Arthur Lennox Butler (22 February 1873 - 29 December 1939) was a British naturalist. Born in Karachi, he became a curator of a natural history museum in Kuala Lumpur, Malaysia. He later became the superintendent of a game preserve in Sudan before returning to England. He is commemorated in the scientific names of four species of reptile, a bird, and an amphibian.

==Early life and education==
Butler was born on 22 February 1873 in Karachi, British India. His father was the British ornithologist Edward Arthur Butler and his mother was Clara Francis Butler. Butler attended Fauconberg School in Beccles.
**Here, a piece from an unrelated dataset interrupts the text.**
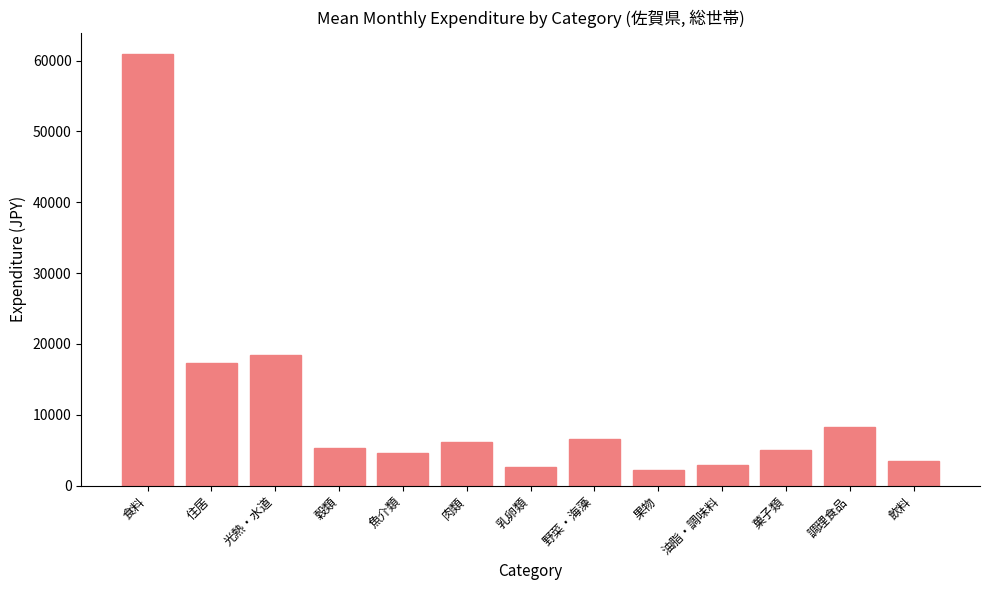

What is the sum of the values at 肉類 and 住居?

23484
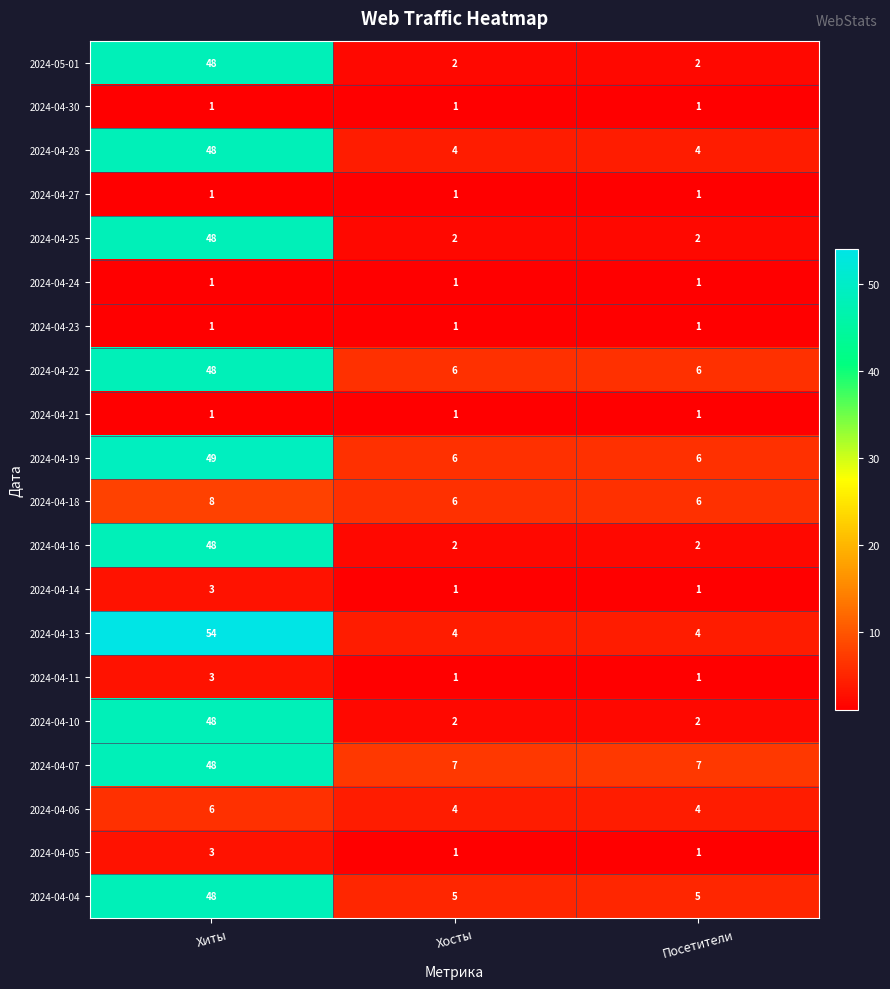

At which category is the sum across all series the highest?

Хиты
In 1891 at the age of eighteen, Butler traveled to Ceylon (now Sri Lanka) to become a tea-planter, which he abandoned to become a scientific collector.

==Career==
Butler became a scientific collector after moving to Ceylon, collecting specimens for the Marsden and Tring museums. In 1898, Butler was appointed curator at the State Museum at Kuala Lumpur in Malaysia. In 1899, he was elected as a member of the British Ornithologists' Union. Beginning in 1901, he was the superintendent of game preservation in Anglo-Egyptian Sudan, a position he held until 1915. In 1921, he became a member of the British Ornithologists' Club.

==Personal life==
In 1908, Butler married his cousin, Rose Boughton-Leigh. The couple had no children.

==Later life and death==
In 1915 Butler returned to England, living in St. Leonard's Park near Horsham for the rest of his life. The last several years of his life were spent in poor health, and he was unable to attend any meetings of the British Ornithologists' Club from 1932 onward. Butler died on 29 December 1939 at age 66.

==Legacy and honors==
The scientific name of the Nicobar sparrowhawk (Accipiter butleri) commemorates Butler, as do the scientific names of four species of reptiles (Gehyra butleri, Lycodon butleri, Chilorhinophis butleri, and Tytthoscincus butleri) and an amphibian (Microhyla butleri). Gehyra butleri is now included as a synonym of Gehyra mutilata by some. In 1915, he was awarded the Order of the Nile.